Namun demikian menurutnya, langkah para pelaku usaha tersebut akan terbatas lantaran dipengaruhi oleh sejumlah hal. Menurutnya, hal-hal yang mempengaruhi efisiensi perusahan antara lain, upah pekerja yang masih tinggi, aturan-aturan berusaha yang masih rumit dan kondisi perdagangan global yang melemah.
Baca Juga
“Untuk itu dalam jangka pendek sedikit sekali yang bisa dilakukan pelaku usaha untuk meningkatkan daya saing usaha nasional kalau kondisi iklim usaha dan iklim investasinya masih belum berubah,” jelasnya.
Kendati demikian, dia menilai penurunan suku bunga BI akan memberikan stimulus kepada kredit konsumsi perbankan. Hal itu akan memberikan efek yang positif bagi perekonomian nasional lantaran akan mendorong pertumbuhan konsumsi nasional.

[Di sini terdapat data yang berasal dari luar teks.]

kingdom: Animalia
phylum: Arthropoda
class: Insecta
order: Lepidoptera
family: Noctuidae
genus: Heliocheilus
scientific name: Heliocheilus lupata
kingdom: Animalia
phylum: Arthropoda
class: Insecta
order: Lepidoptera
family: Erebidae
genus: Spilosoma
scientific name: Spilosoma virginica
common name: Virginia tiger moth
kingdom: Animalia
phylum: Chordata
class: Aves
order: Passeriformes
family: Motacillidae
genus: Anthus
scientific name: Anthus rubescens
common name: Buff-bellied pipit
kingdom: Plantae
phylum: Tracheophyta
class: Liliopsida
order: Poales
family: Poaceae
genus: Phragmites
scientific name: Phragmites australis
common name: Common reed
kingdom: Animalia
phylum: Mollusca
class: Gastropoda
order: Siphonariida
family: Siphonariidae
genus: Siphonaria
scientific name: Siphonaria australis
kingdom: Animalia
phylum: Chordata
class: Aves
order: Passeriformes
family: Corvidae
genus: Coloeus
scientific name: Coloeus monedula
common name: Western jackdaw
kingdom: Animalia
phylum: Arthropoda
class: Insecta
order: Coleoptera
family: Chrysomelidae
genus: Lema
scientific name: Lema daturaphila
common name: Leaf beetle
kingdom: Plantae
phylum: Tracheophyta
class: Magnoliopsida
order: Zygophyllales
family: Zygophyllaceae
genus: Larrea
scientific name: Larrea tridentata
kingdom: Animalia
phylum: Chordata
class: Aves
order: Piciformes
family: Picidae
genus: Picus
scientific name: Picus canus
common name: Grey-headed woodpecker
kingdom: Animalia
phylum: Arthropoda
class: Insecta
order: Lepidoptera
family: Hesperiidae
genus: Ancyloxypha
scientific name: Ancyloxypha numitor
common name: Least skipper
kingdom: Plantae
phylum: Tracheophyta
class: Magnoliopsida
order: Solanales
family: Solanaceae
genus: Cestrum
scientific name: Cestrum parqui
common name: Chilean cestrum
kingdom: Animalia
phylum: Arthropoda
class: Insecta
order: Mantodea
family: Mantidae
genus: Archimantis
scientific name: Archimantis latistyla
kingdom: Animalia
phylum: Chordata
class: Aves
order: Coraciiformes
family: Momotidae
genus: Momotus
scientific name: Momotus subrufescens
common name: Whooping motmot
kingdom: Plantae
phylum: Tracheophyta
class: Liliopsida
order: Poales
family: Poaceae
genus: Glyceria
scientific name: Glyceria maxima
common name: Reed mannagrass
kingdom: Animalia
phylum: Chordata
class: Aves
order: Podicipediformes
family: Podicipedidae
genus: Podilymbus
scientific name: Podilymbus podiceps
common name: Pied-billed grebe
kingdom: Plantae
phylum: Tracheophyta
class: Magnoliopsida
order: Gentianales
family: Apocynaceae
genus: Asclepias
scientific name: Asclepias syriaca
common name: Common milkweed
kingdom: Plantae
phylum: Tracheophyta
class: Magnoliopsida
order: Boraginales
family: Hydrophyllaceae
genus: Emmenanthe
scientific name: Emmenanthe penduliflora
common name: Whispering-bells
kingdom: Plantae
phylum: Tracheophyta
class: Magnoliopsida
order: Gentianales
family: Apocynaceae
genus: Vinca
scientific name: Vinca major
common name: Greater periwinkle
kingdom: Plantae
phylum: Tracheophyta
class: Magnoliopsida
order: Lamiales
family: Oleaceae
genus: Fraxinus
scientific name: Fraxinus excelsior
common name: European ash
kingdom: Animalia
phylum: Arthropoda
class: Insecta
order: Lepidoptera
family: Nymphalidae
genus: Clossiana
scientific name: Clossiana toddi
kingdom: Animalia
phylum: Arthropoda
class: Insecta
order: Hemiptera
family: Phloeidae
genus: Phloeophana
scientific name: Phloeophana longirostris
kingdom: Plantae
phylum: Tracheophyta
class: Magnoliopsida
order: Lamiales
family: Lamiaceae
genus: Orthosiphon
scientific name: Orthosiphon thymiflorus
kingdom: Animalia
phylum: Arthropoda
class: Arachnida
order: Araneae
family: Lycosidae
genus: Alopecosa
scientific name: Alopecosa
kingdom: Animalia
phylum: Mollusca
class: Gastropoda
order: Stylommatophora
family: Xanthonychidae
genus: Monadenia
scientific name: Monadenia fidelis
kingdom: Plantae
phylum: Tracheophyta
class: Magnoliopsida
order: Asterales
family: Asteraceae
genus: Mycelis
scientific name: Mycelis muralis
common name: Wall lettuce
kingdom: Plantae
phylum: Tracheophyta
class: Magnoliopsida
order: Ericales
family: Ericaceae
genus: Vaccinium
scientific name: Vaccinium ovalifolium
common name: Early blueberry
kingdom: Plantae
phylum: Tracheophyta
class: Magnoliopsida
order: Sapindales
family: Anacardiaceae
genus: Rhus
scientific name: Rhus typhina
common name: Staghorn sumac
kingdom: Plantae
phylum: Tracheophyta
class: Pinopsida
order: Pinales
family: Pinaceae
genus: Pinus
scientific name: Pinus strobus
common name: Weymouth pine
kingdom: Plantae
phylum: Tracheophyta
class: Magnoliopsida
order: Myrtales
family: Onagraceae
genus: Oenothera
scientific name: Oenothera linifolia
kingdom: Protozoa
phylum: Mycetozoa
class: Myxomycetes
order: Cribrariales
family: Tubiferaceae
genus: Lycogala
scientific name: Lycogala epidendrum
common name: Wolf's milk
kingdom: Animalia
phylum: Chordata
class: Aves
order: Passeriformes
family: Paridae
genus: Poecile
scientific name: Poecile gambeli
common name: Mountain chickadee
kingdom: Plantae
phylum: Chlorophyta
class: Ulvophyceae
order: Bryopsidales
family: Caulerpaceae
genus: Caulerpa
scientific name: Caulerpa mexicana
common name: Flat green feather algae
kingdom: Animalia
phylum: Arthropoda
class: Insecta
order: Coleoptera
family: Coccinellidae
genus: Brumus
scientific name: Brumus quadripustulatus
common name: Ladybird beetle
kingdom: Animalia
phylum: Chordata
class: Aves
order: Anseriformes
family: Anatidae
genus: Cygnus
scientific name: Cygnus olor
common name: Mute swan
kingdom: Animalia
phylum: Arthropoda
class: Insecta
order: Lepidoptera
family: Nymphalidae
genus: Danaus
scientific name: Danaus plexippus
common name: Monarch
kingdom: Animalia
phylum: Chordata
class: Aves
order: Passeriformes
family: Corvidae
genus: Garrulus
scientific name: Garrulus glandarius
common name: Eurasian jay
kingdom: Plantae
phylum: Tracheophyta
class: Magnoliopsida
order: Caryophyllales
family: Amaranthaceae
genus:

“Dampak kenaikan konsumsi akan menjadi pendukung ekspansi usaha secara tidak langsung,” katanya.
Sementara itu, Ketua Umum Gabungan Perusahaan Ekspor Indonesia (GPEI) Benny Soetrisno mengatakan kinerja ekspor tidak akan serta merta terpengaruh oleh kebijakan moneter BI.
Dia menilai perbankan masih membutuhkan waktu untuk menyesuaikan kebijakan BI dengan menurunkan kredit usahanya. Alhasil, dampak kebijakan BI terhadap industri dan ekspor RI belum akan secara terjadi secara instan.
Benny mengatakan pada tahun lalu ketika suku bunga BI turun hingg 100 basis poin, namun tidak diikuti oleh penurunan bunga kredit perbankan. Menurutnya, hal itu terjadi lantaran meskipun likuiditas sudah dilonggarkan oleh BI namun tingkat loan to deposit ratio (LDR) di perbankan masih cukup tinggi.
“Apakah kebijakan BI akan diresponskan perbankan kita, saya rasa belum akan,” ujar katanya ketika dihubungi oleh Bisnis, Kamis (20/2/2020).
Menurutnya, apabila perbankan bersedia menurunkan bunga pinjaman, maka daya saing ekspor RI akan meningkat. Sebab, dengan penurunan buka kredit usaha dan ekspor maka beban biaya modal yang dikeluarkan oleh eksportir akan turun.
“Kalau biaya modal turun dampaknya tentu ke harga atau ongkos produksi produk yang diekspor oleh kita,” lanjutnya.
Senada Ketua Bidang Industri Kamar Dagang dan Industri (Kadin) Johnny Darmawan mengatakan dampak penurunan suku bunga BI cenderung terbatas. Hal itu tak lepas dari masih sulitnya perbankan nasional mengikuti BI dalam menurunkan suku bunga pinjaman usahanya.
“Kuncinya sebenarnya ada di produktivitas industri kita. Produktivitas kita masih rendah karena biaya tenaga kerja yang mahal, biaya logistik yang masih mahal dan biaya energi yang tinggi. Akhirnya diberikan insentif moneter, tidak pernah mempan,” katanya.
Untuk itu dia menilai penurunan ongkos produksi akan menjadi solusi yang tepat bagi Indonesia untuk keluar dari tekanan dalam negeri maupun global, terutama pascamewabahnya virus corona (Covid-19). Pasalnya, dengan ongkos produksi yang rendah, maka daya saing industri dan ekspor RI berada pada level yang tinggi dan relatif tahan guncangan global.
“Namun tentu hal itu tidak bisa dicapai dalam waktu dekat. Ini yang sedang kami lakukan bersama pemerintah,” katanya.